I posted about my gang bang fantasy over on another board last night, so the timing of this post seems quite appropriate...
Mike brought up a good point the other day – Jen didn’t want is (Mike and I) to go to the ‘sex party’, but she happily made me cum in front of her friends. Admittedly I wasn’t naked, but they still got to see me cum. We’re in ‘negotiations’ with her to see if she will agree to let us go to the next party (if we can get yet another invite) if we agree that I won’t have sex with anyone other than Mike. From what we’ve been told, there are a few people who go and just have sex with one person – it’s not like it’s a massive orgy or anything.
I do still fantasize about being fucked by a number of different people at once (or over the course of a night) – but before anyone comments about how I can want that while I’m in love with Mike and Jen... sex isn’t the same thing as love. Don’t misunderstand, I do *love* having sex with both Jen and Mike, but that isn’t *why* I love them. As long as everyone is happy for us to experiment, (and we all know the limits) then I don’t see any problem with getting pleasure. At the minute, it seems that Jen’s limit is just letting other people see me cum and I’m certainly not going to do anything that she (or Mike) isn’t happy with.
I’ve also been thinking quite a bit about the week I spent with Jen. Mike kept pointing out how odd it was that I was so nervous about being shown off of having to wear revealing clothes and yet still liked it so much (and have enjoyed doing similar things for the past few years). I’m not sure why I was nervous (or embarrassed or scared) – the only thing that I can think of is that when I’ve done things like that before, I’ve been in charge (mostly). I know that Mike has often encouraged and cajoled me to do things, but it’s been rare that I’ve said I would let him tell me exactly what to do (and especially not for a whole week). I don’t regret anything that we did do, and I especially love the fact that Jen now feels that she has had some very memorable times with me – but I guess I’m just a bit more of a control freak than I had thought and giving up that much power for that long isn’t really me.

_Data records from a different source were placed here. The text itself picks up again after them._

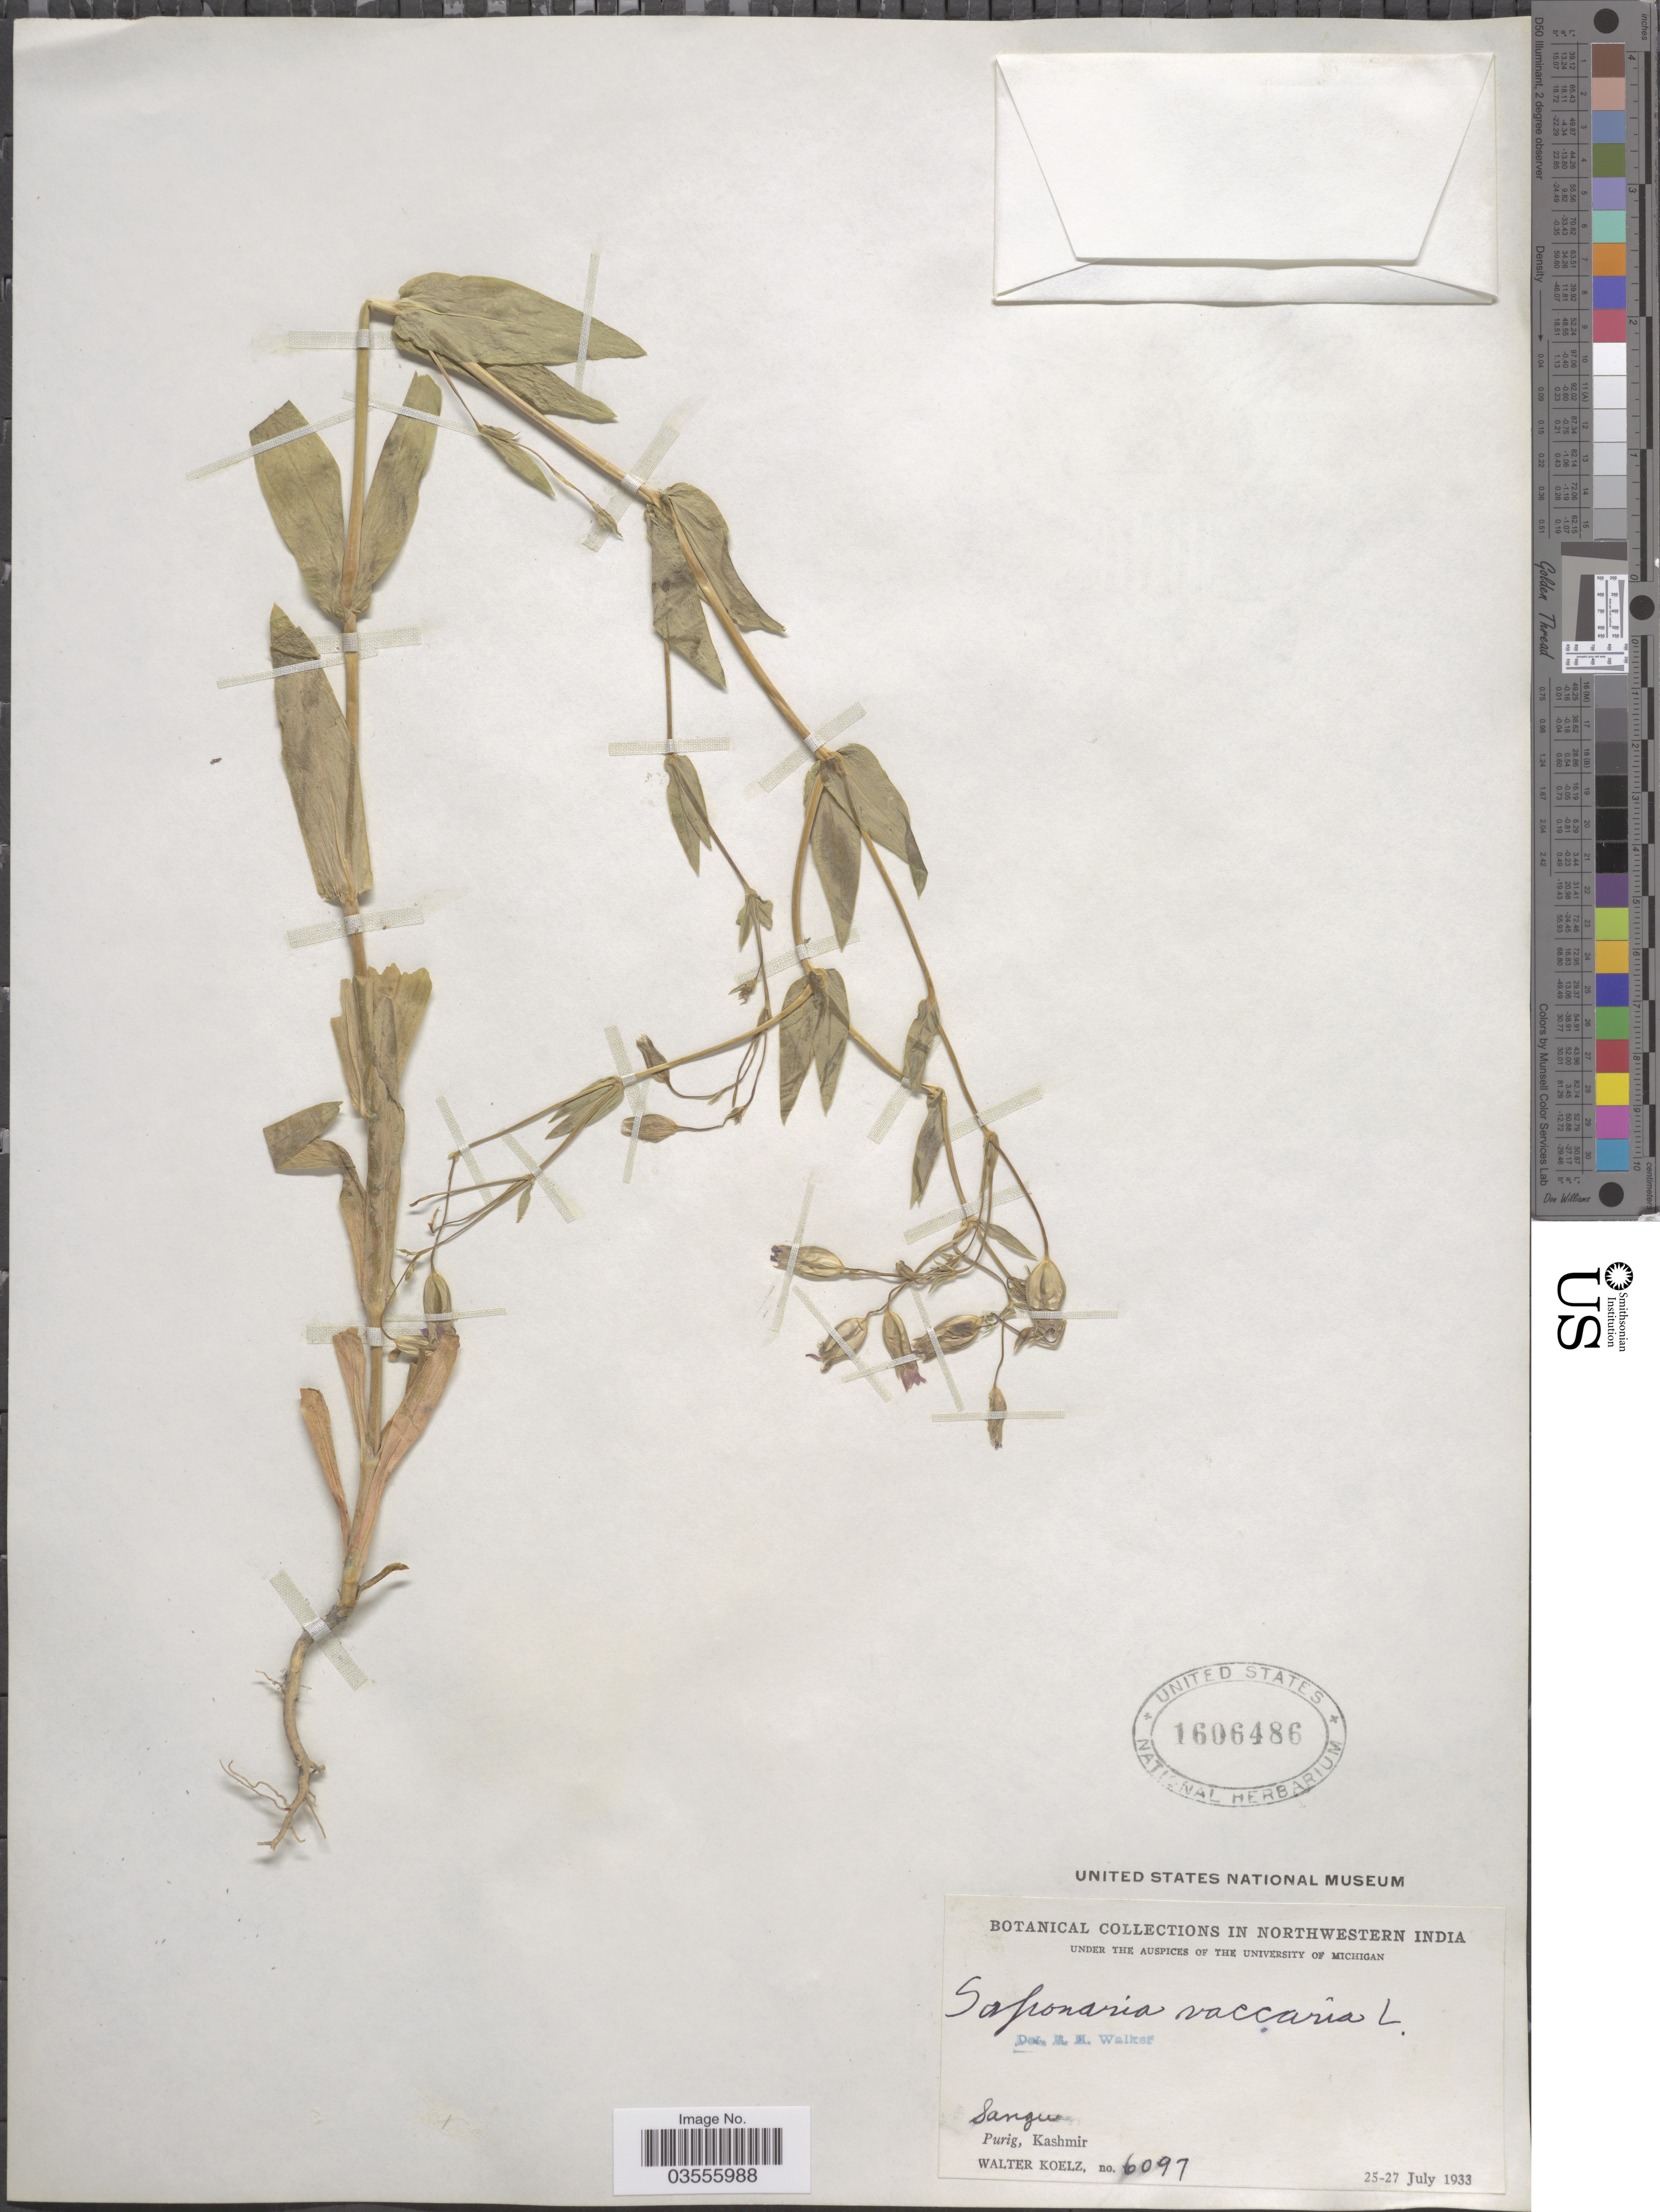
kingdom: Plantae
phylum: Tracheophyta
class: Magnoliopsida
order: Caryophyllales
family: Caryophyllaceae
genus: Vaccaria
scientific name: Vaccaria hispanica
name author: (Mill.) Rauschert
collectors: W. N. Koelz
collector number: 6097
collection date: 1933-07-25/1933-07-27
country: India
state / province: Jammu and Kashmir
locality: Northwestern India. Sangu. Purig, Kashmir.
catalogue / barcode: US 1606486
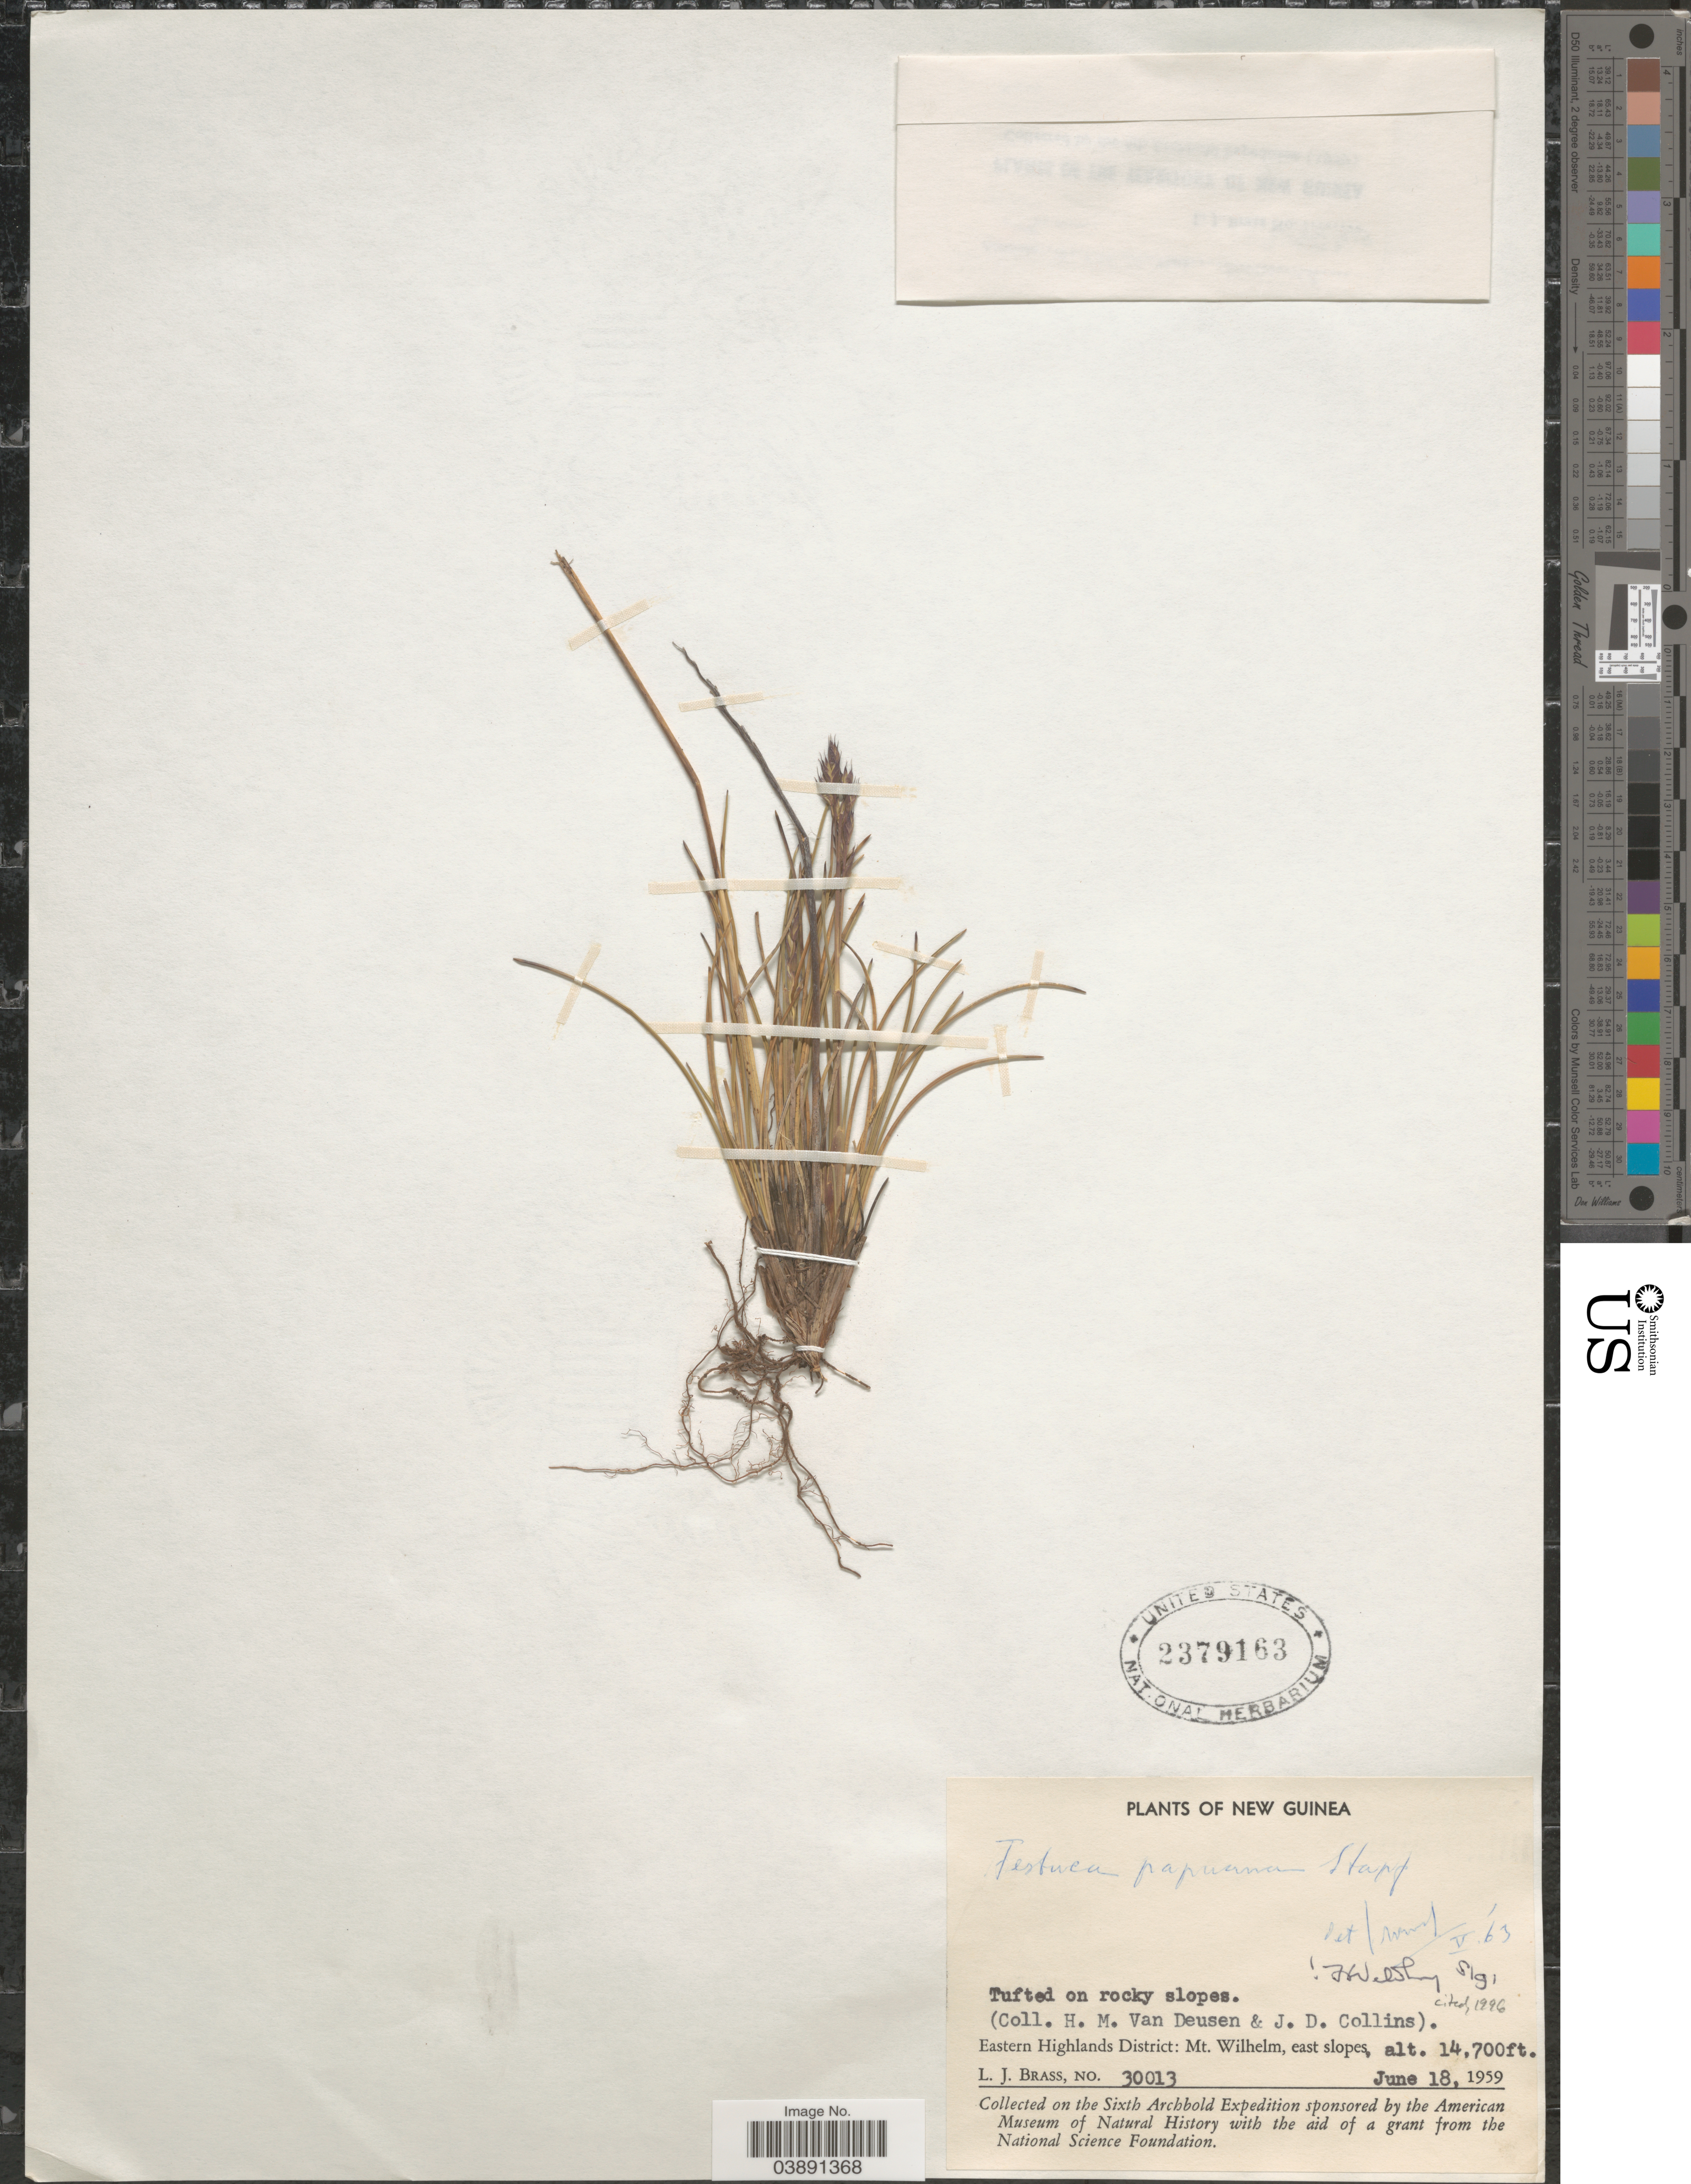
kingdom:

Then again, maybe letting Jen be in charge was part of the reason that I had such a good week and why even the thought of people seeing me naked was so exciting. Well I guess there is only one way to really find out and that will be to repeat the experiment sometime and see if we get consistent results :)
Jen says that she already has some plans for my next visit (I think that Mike and her may have been talking again). I’ve assured her that I have just as many ideas for her next trip to York and that no matter what she might want to get me to do, I can come up with things just as interesting for her.
But that’s all in the future (which gives me something to look forwards to – and possibly another bumper set of blog entries if things go well). For now we’re still working on the sex party and I believe than Jen is going to give in and let us go (and now I’ve written that, it’s on the Internet so it must be true!)